Work to be completed: Write out each line exactly, starting with the one containing "Hoy, los Puntos" and stopping after the last line of the listing below.

Input data:

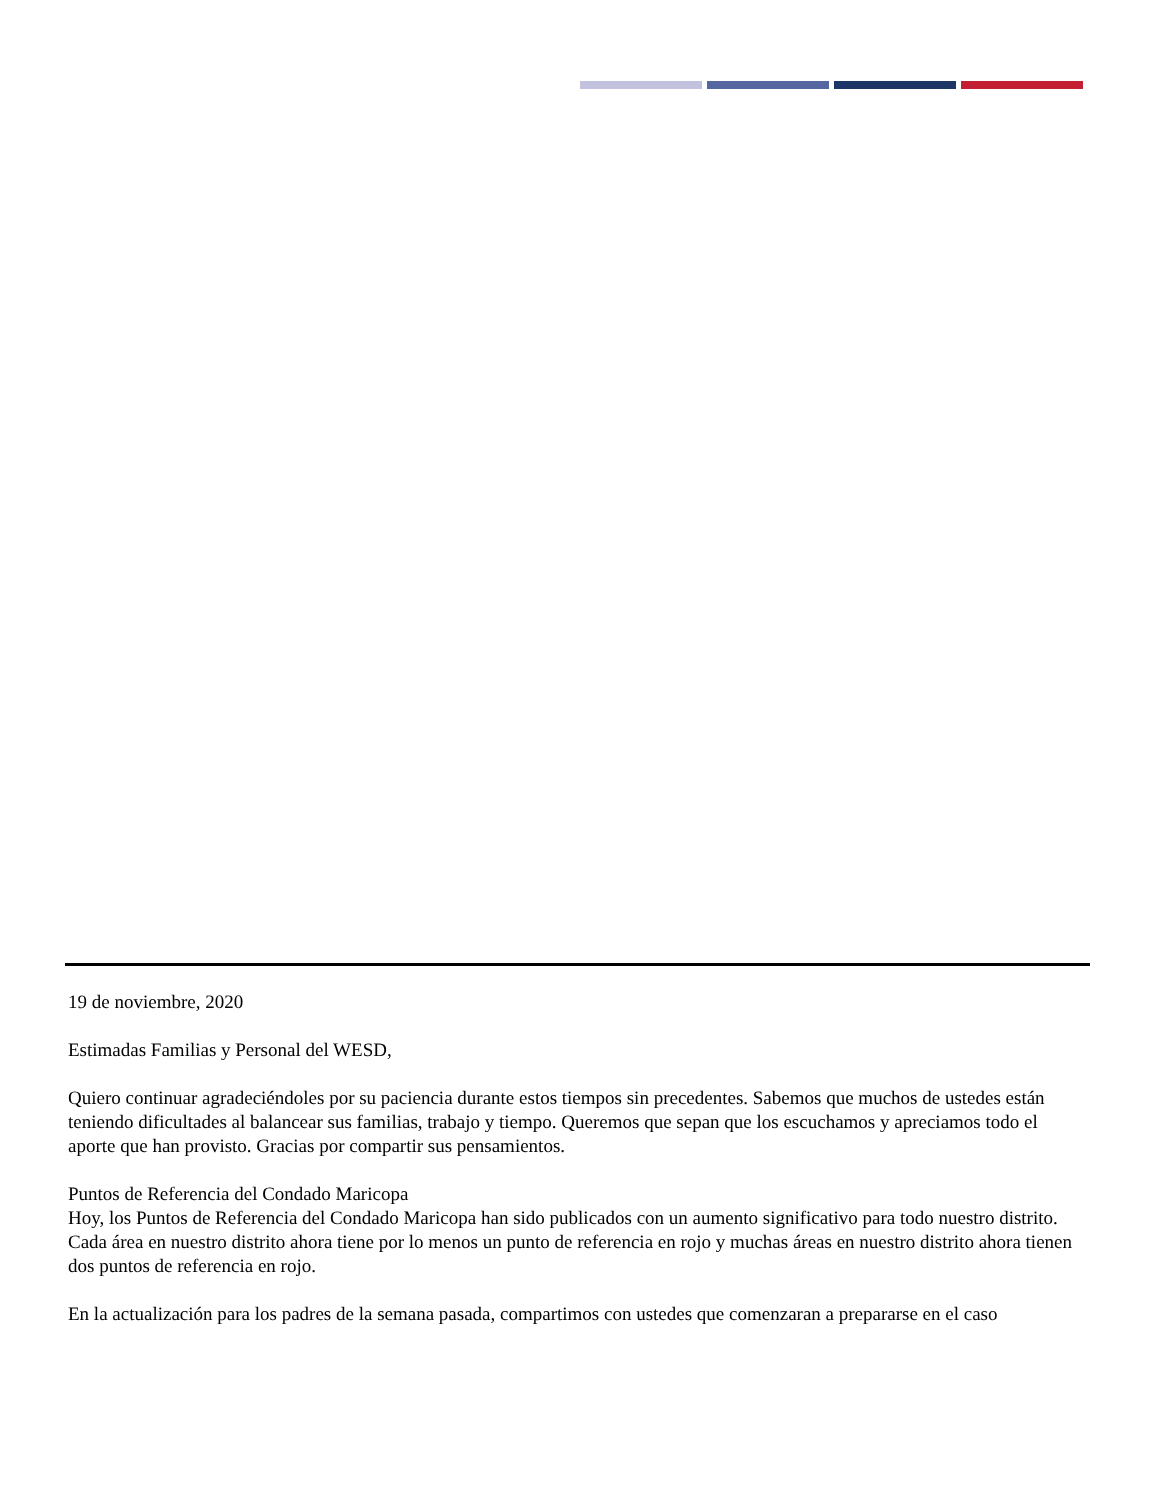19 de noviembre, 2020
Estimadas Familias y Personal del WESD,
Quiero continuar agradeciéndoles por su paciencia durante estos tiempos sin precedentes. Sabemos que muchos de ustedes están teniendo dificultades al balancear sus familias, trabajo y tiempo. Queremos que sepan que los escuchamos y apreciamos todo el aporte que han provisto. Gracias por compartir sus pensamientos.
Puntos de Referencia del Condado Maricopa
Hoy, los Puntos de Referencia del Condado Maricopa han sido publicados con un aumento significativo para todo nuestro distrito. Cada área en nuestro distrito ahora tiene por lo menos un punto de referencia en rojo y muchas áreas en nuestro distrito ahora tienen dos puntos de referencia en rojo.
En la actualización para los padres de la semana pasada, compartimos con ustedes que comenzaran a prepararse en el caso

Result for this exercise:
Hoy, los Puntos de Referencia del Condado Maricopa han sido publicados con un aumento significativo para todo nuestro distrito. Cada área en nuestro distrito ahora tiene por lo menos un punto de referencia en rojo y muchas áreas en nuestro distrito ahora tienen dos puntos de referencia en rojo.
En la actualización para los padres de la semana pasada, compartimos con ustedes que comenzaran a prepararse en el caso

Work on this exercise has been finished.